Villari came from a wealthy family, his father was a lawyer and an older sibling was Pasquale Villari. Suffering from epileptic seizures from an early age he was privately educated in Naples including in literature under Leopoldo Rodino, math under Achille Sannia and physics from Luigi Palmieri. He then went to the University of Pisa where his brother Pasquale taught. He studied medicine initially but was influenced by Riccardo Felici to shift to physics.

== Career ==
Villari spent some time in Germany in the laboratory of Gustav Magnus before joining the University of Bologna in 1871 as professor of physics. In 1900 he moved to Naples to succeed Gilberto Govi. In 1873 he examined why alternating current causes greater heat generation in metals than direct current. Villari suggested that this was due to the existence of molecular magnets and their resistance to induced electromagnetism and differed in his theory from that of James Clerk Maxwell and Lord Kelvin.
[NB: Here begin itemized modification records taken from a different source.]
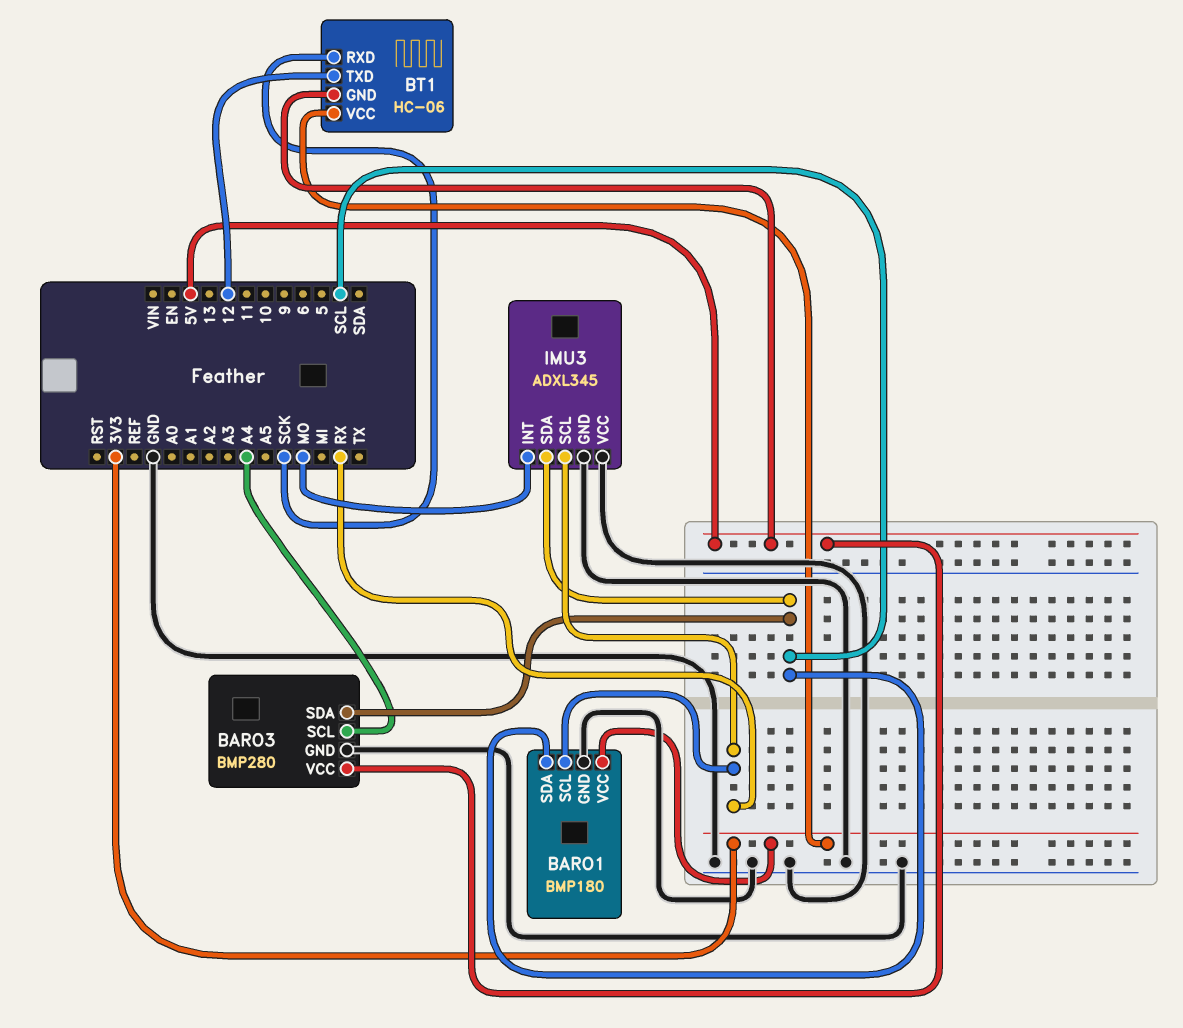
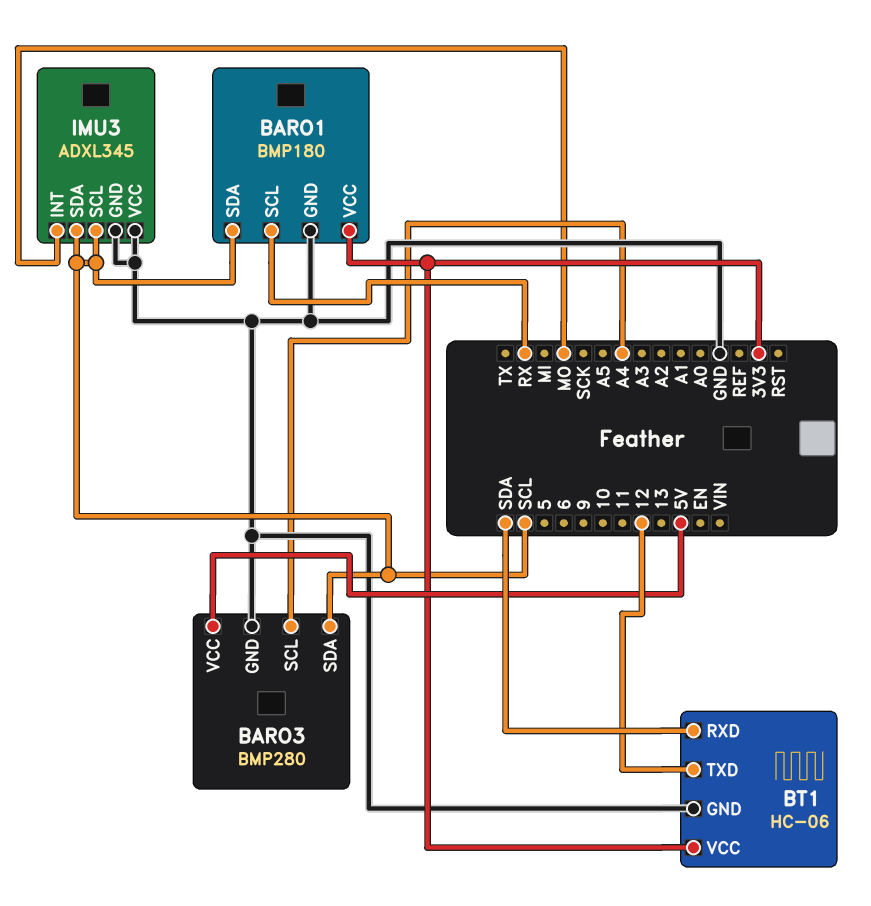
BT1 pin GND: 5V -> GND
BT1 pin RXD: SCK -> SDA
IMU3 pin SCL: RX -> SCL

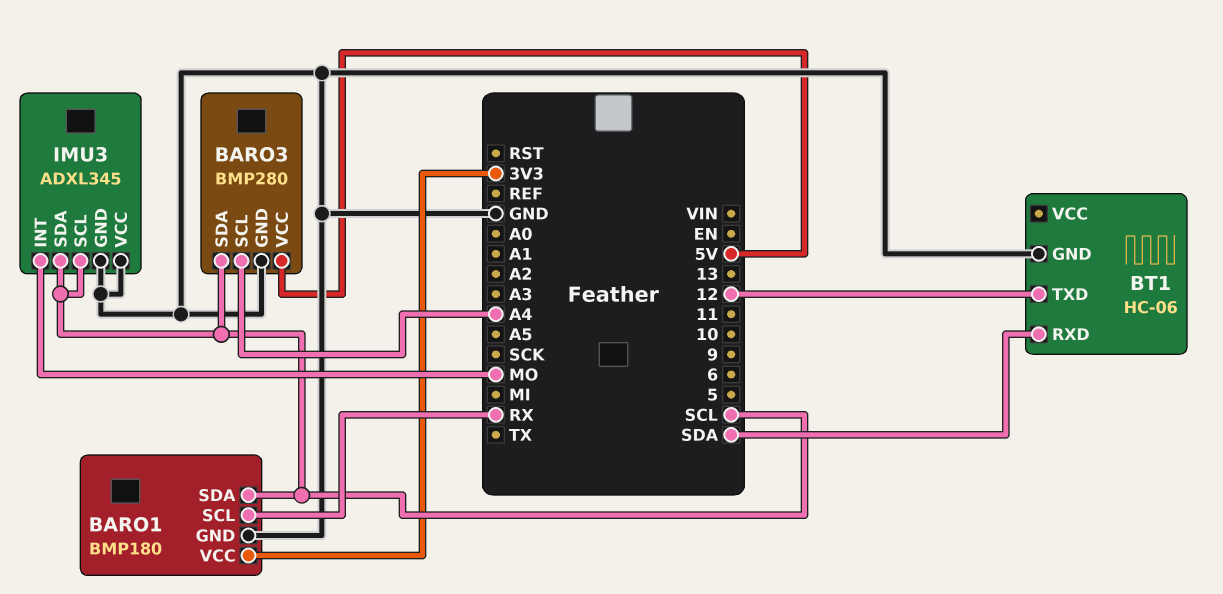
BT1 pin VCC: 3V3 -> none

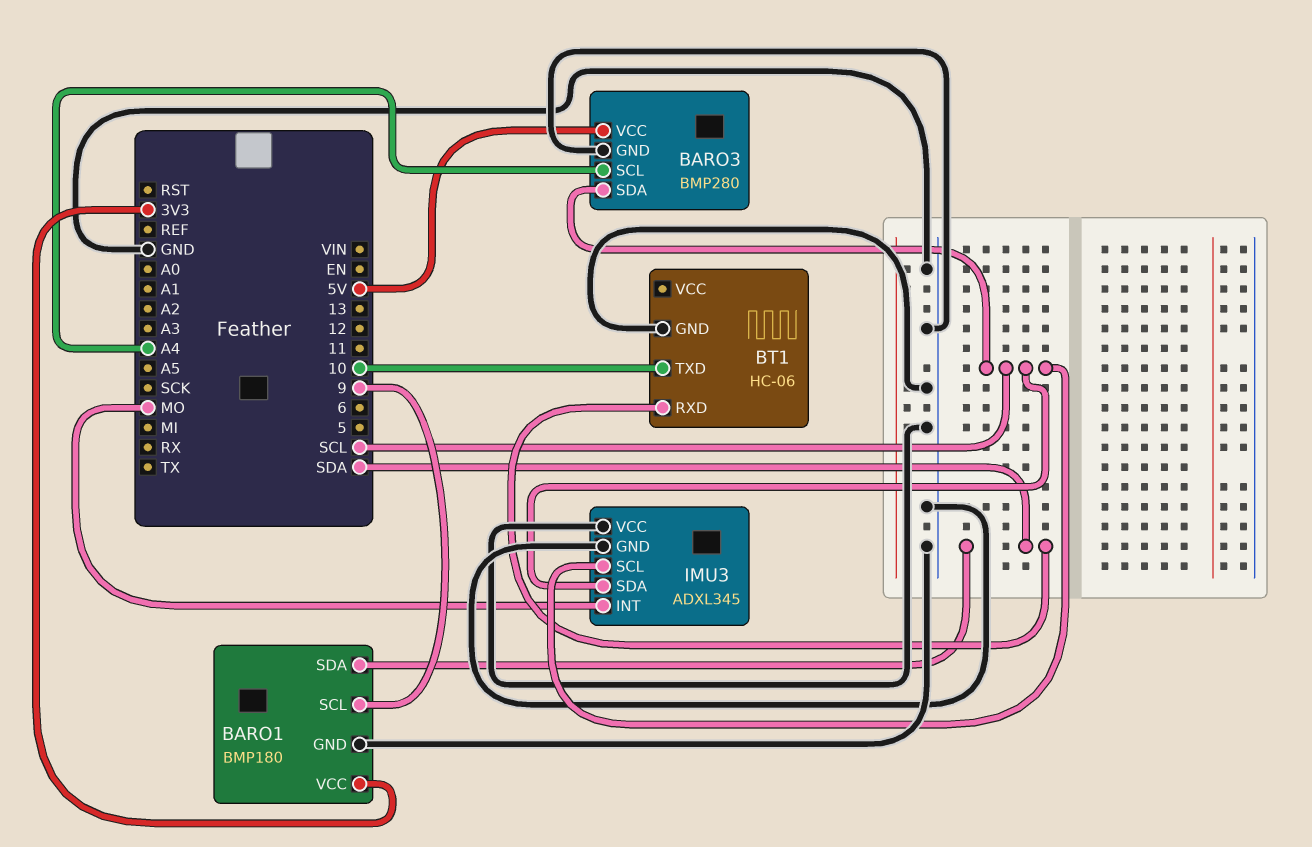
BARO1 pin SCL: RX -> 9
BARO1 pin SDA: SCL -> SDA
BT1 pin TXD: 12 -> 10

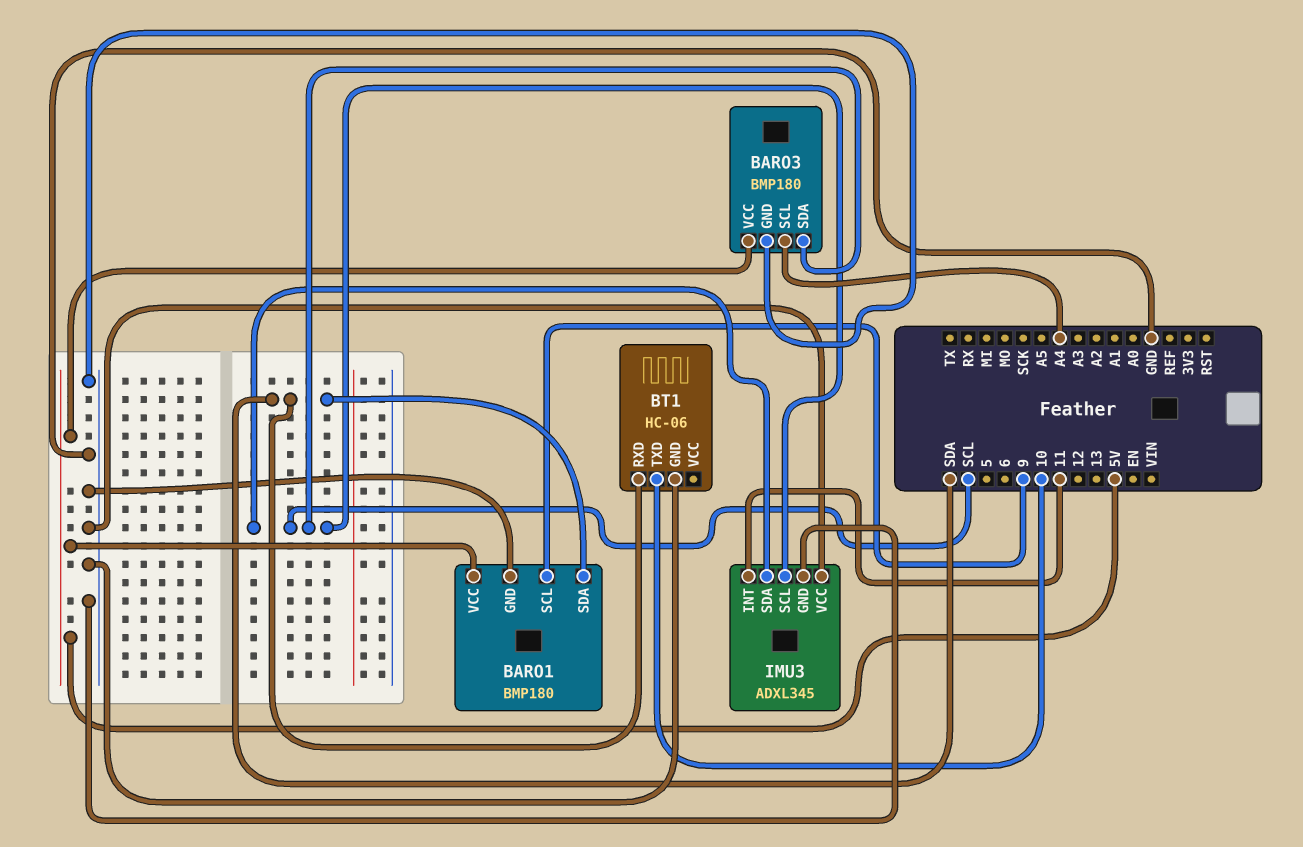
BARO1 pin VCC: 3V3 -> 5V
BARO3: BMP280 -> BMP180
IMU3 pin INT: MO -> 11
He examined the expansion of ferromagnetic materials under electromagnetism and discovered the reverse effect as well which is sometimes known as the Villari effect. The Villari effect is put into application in strain sensors in a wide range of engineering situations. In 1901 he published on the effect of X-rays on the ionizability of air. He constructed electroscopes and observed the effect of (radiation from) pitchblende on discharges. Other experiments were on electrical capacitance, the elasticity of rubber, and the flow of liquids like mercury through tubes. Most of his experimental work was published in the journal Il Nuovo Cimento (1877-1894). Adolfo Bartoli worked on radiation thermodynamics with Villari in Bologna for some time. Augusto Righi worked as an assistant to Villari while Mario Pieri was a student. He was a foreign member of the Royal Society. Villari received the Matteucci Medal for 1884.